**Direction 1**
For the sailing stories text, decide whether each statement agrees with it, answering yes or no and quoting the deciding words: (a) Typhoon was first published in 1902. (b) The sailing stories text recommends reading Typhoon while out in rough weather. (c) Conrad is thought to have ridden out a cyclone aboard the steamer John P Best.

**Document passage**
Get lost at sea: Classic sailing stories to read on board

What better way to accompany your explorer yacht expedition to the Arctic (or leisurely cruise around the Mediterranean) than the best reads telling tales of great seafaring exploits? From stories of accidental adventures to the capers of famous fictional explorers, we’ve rounded up the best sailing novels to pack for your next superyacht vacation.

Typhoon by Joseph Conrad (1902)

This novella, first published in 1902 and still in print, is best read while safely tied up alongside or in some snug anchorage – the description of the tropical storm in the title is unnervingly real. Conrad is thought to have ridden out a cyclone aboard the steamer John P Best and drawn on his own experiences for the story.

The Endurance by Caroline Alexander (1998)

**Supplied records**
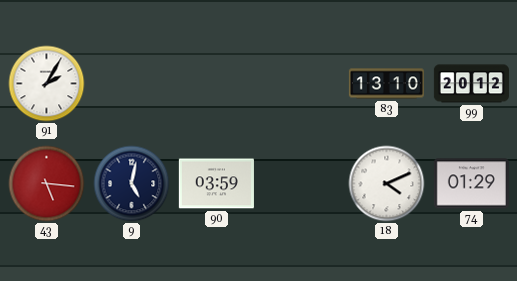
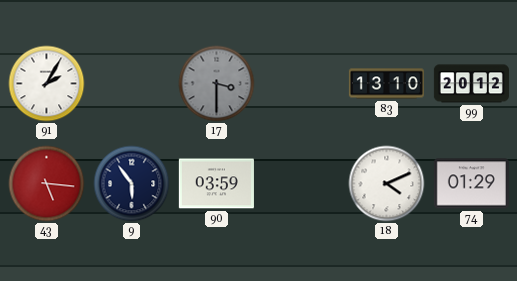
17: none -> 3:30
9: 5:02 -> 5:54
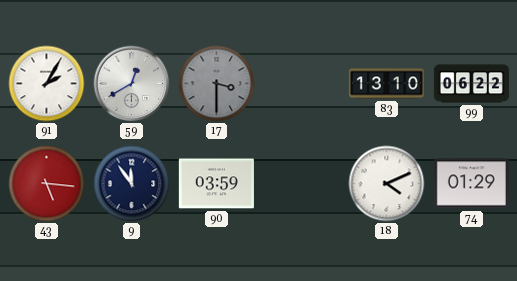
59: none -> 12:40
99: 20:12 -> 06:22
9: 5:54 -> 11:54
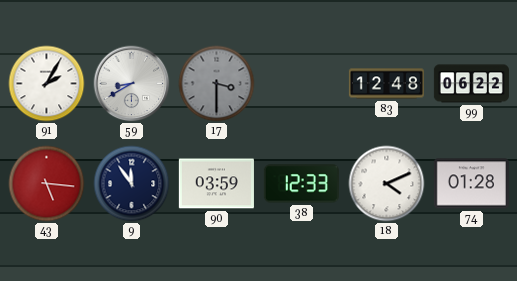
59: 12:40 -> 8:40
83: 13:10 -> 12:48
38: none -> 12:33
74: 01:29 -> 01:28
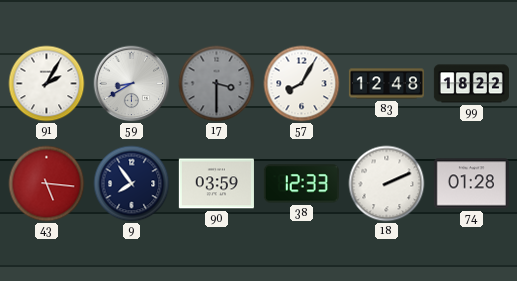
57: none -> 8:05
99: 06:22 -> 18:22
9: 11:54 -> 7:54
18: 4:11 -> 2:11
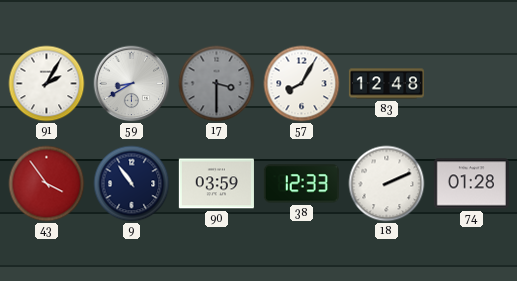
99: 18:22 -> none
43: 5:16 -> 3:54
9: 7:54 -> 10:54
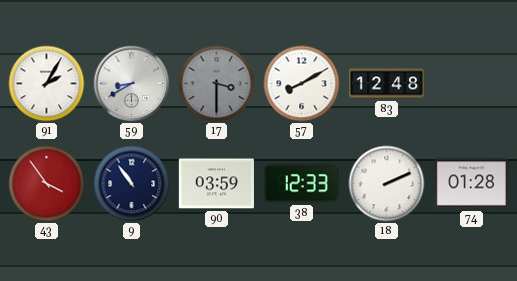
57: 8:05 -> 8:10
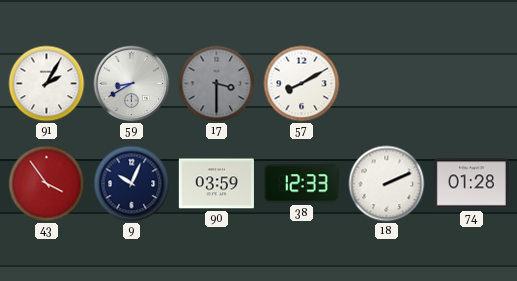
83: 12:48 -> none
9: 10:54 -> 10:04
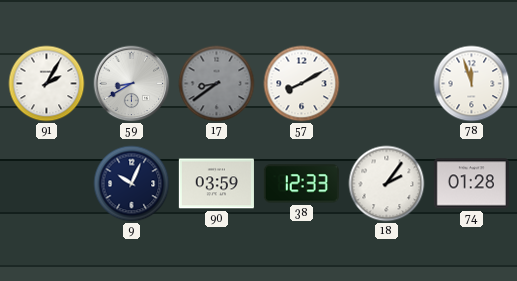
17: 3:30 -> 8:39
78: none -> 11:57
43: 3:54 -> none
18: 2:11 -> 2:06
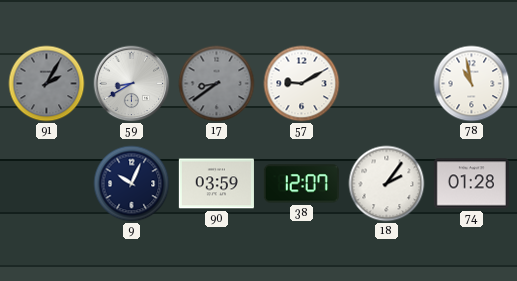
91 dial: white -> grey
57: 8:10 -> 9:10
78: 11:57 -> 10:58
38: 12:33 -> 12:07
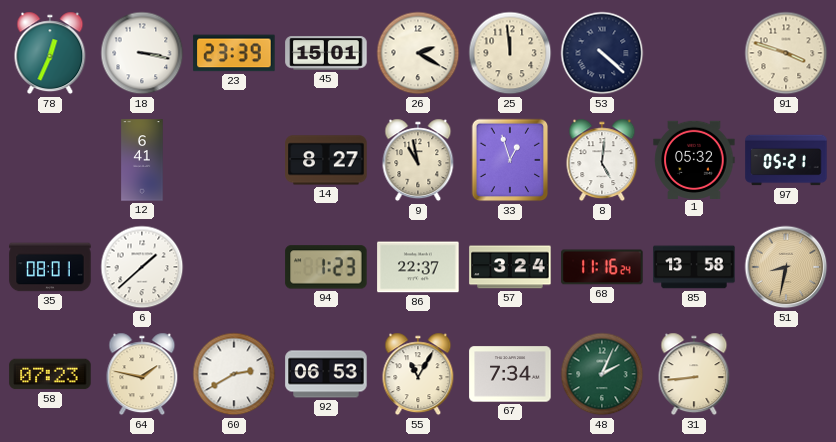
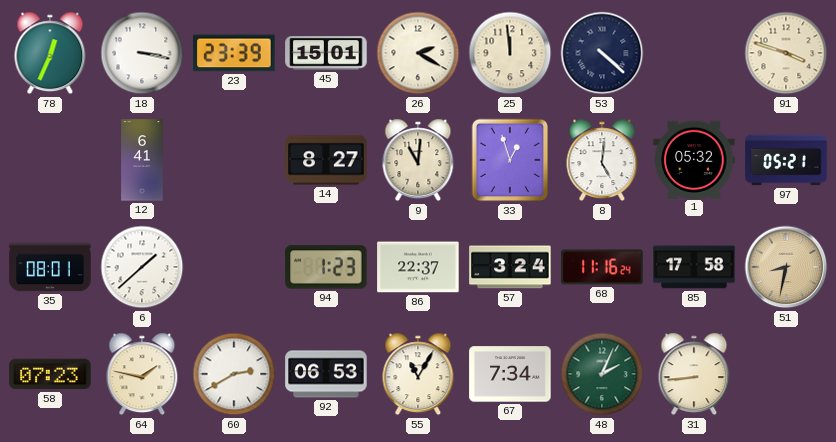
9: 10:58 -> 11:01
85: 13:58 -> 17:58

**Direction 2**
Render the records as a Markdown table with columns n (the row number) and Line, starting at the line that contains "59: none -> 12:40" and ending at the last line of the records. Omit blank lines and leave the pictures out.

**Task answer 1**
(a) Yes: "This novella, first published in 1902 and still in print"
(b) No: "is best read while safely tied up alongside or in some snug anchorage"
(c) Yes: "Conrad is thought to have ridden out a cyclone aboard the steamer John P Best"

**Task answer 2**
| n | Line |
|---|---|
| 1 | 59: none -> 12:40 |
| 2 | 99: 20:12 -> 06:22 |
| 3 | 9: 5:54 -> 11:54 |
| 4 | 59: 12:40 -> 8:40 |
| 5 | 83: 13:10 -> 12:48 |
| 6 | 38: none -> 12:33 |
| 7 | 74: 01:29 -> 01:28 |
| 8 | 57: none -> 8:05 |
| 9 | 99: 06:22 -> 18:22 |
| 10 | 9: 11:54 -> 7:54 |
| 11 | 18: 4:11 -> 2:11 |
| 12 | 99: 18:22 -> none |
| 13 | 43: 5:16 -> 3:54 |
| 14 | 9: 7:54 -> 10:54 |
| 15 | 57: 8:05 -> 8:10 |
| 16 | 83: 12:48 -> none |
| 17 | 9: 10:54 -> 10:04 |
| 18 | 17: 3:30 -> 8:39 |
| 19 | 78: none -> 11:57 |
| 20 | 43: 3:54 -> none |
| 21 | 18: 2:11 -> 2:06 |
| 22 | 91 dial: white -> grey |
| 23 | 57: 8:10 -> 9:10 |
| 24 | 78: 11:57 -> 10:58 |
| 25 | 38: 12:33 -> 12:07 |
| 26 | 9: 10:58 -> 11:01 |
| 27 | 85: 13:58 -> 17:58 |